In order to do so, the platform “puts the peer back into peer-to-peer lending,” said CEO and co-founder Mark Rockefeller, by allowing small business owners to pitch their loan requests to both retail and institutional investors at one. These investors then compete in a Streetshare auction to fund the loans they like the look of, where the lowest rates charged to borrowers will win.
Streetshare also makes sure to invest in each successful loan request.
Streetshare demonstrated a new auto-invest option, which makes investments on retail or institutional investors’ behalf based on previously set parameters.
Encap security
“The password is a thing of the past, and the device is the thing of the future,” said Encap CEO Thomas Bostrøm Jørgensen.
Encap demonstrated how financial institutions can use device specific authentication, like Apple’s Touch ID, to provide access to and authenticate high-value financial services transactions.
With a ‘one size fits no-one’ approach. Encap allows banking applications to pair their authentication procedure with the customer’s preferred device. With an iPhone 6, customers can use the device’s TouchID authentication to sign in to an online banking application, even when that application is being used on a computer or tablet. With an iPhone 5, Jørgensen demonstrated how a PIN authentication could work just as well.
Encap Security is trying to help banks scale their banking authentication, hoping to facilitate users adoption by making that authentication much easier.
Five Degrees
Five Degrees introduced Matrix Universe, a set of extensions on its Mid-Office services suite that enables banks to fully manage their payments partnership ecosystem.
The solution helps prepare banks for the world of API banking, and is built around the company’s BPM engine so that no coding is required to add alternative payment methods like PayPal, Ripple, and various wallets.
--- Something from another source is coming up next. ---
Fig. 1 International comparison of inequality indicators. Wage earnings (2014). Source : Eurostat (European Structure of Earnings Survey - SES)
Instead, the company demonstrated how an alternative payment method like Ripple could be used to make a cheaper international money transfer from within a bank’s application, and how banks could simply drag Ripple in as a payment option using Matrix Universe.
Delta Bank
People are spending more and more time on social media, and many financial services companies are trying to find a way to use social media as a way of making transactions.
Delta Bank’s Pay2U allows users to send money instantly via Facebook or a mobile app. The user chooses the recipient of payment from their phone book or Facebook friends list, inputs their card details and the sum, then pushes “send money”. On the mobile app the recipient receives the SMS with the transfer security code and one-time password.
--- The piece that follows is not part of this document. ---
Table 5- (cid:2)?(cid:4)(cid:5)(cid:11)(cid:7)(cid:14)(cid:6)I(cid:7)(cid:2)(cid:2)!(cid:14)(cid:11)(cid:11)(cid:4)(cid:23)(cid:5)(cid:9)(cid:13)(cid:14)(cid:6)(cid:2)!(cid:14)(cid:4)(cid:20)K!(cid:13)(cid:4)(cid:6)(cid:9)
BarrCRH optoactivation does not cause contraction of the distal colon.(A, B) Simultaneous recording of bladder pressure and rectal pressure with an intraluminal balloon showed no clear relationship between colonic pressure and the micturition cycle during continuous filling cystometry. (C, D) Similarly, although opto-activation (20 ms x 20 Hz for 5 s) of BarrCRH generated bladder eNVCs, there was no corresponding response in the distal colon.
“People want to use their usual services,” said Delta Bank’s Stanislav Ostrovskyi, referring to social media and mobile devices. “We want to develop social channels into transactional ones.”
TiViTz
“Young people with savings are four times more likely to attend college,” said TiViTz CEO Siobhan Mullen. “It’s the largest indicator, even beyond family wealth.”
But the youth savings market needs some attention, and the TiViTz College $avings Game-a-thon is designed to do just that.
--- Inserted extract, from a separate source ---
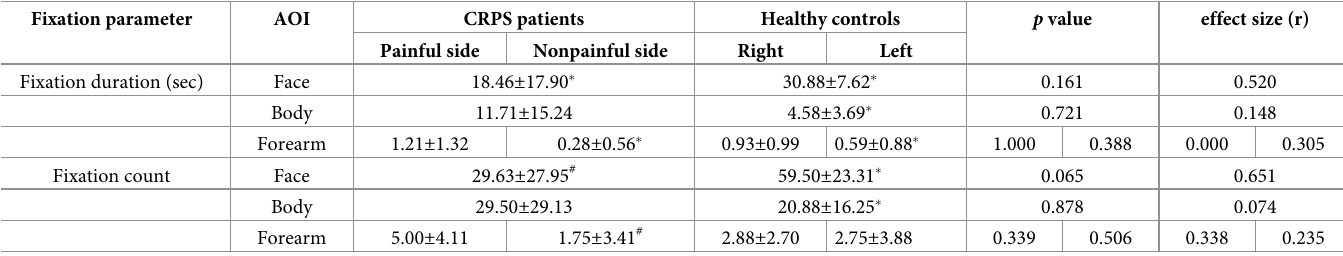
Table 2. Eye movement data of video clip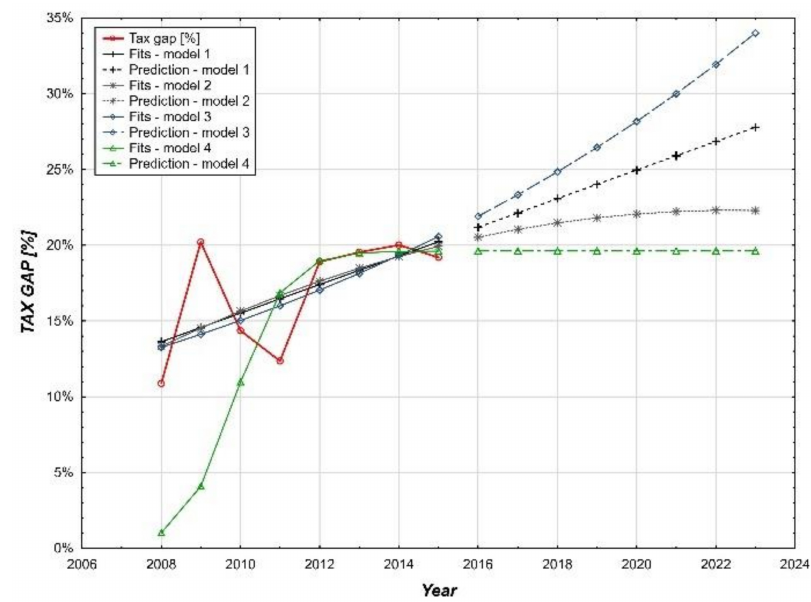
Figure 10. Predictive values of TAX GAP (%) in the years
The Game-a-thon (where students solicit pledges online from friends and family for playing TiViTz games) is similar to a Walk-a-thon, only fully automated from pledge solicitation to fund deposit into a savings vehicle.
Children get a personalised pledge page, and can send pledges family and friends via email, social media and text. The pledge payment can then be deposited in a specified savings account for the child, funding existing customer accounts and encouraging the opening of new ones.
While obviously beneficial for the youth savings market, and making it more likely for more young people to be able to attend college, the solution is also a great marketing tool for banks.
Strands
Technology allows banks to be much more than creators of financial products. Strand’s Loop combines three solutions – business financial management, card-linked offers, and personal financial management – in a solution aimed at small businesses.
Strands demonstrated Loop from the perspective of a small London Italian restaurant chain, which was able to analyse which of its sites was losing revenue, and in what section of the day or week. The company was then able to set up an offer to address the problem, which could be picked up using the consumer-facing end of the solution.
“With predefined marketing strategies and PFM data insights, SMEs can easily set up campaigns and target highly relevant deals to the card holders,” the company said.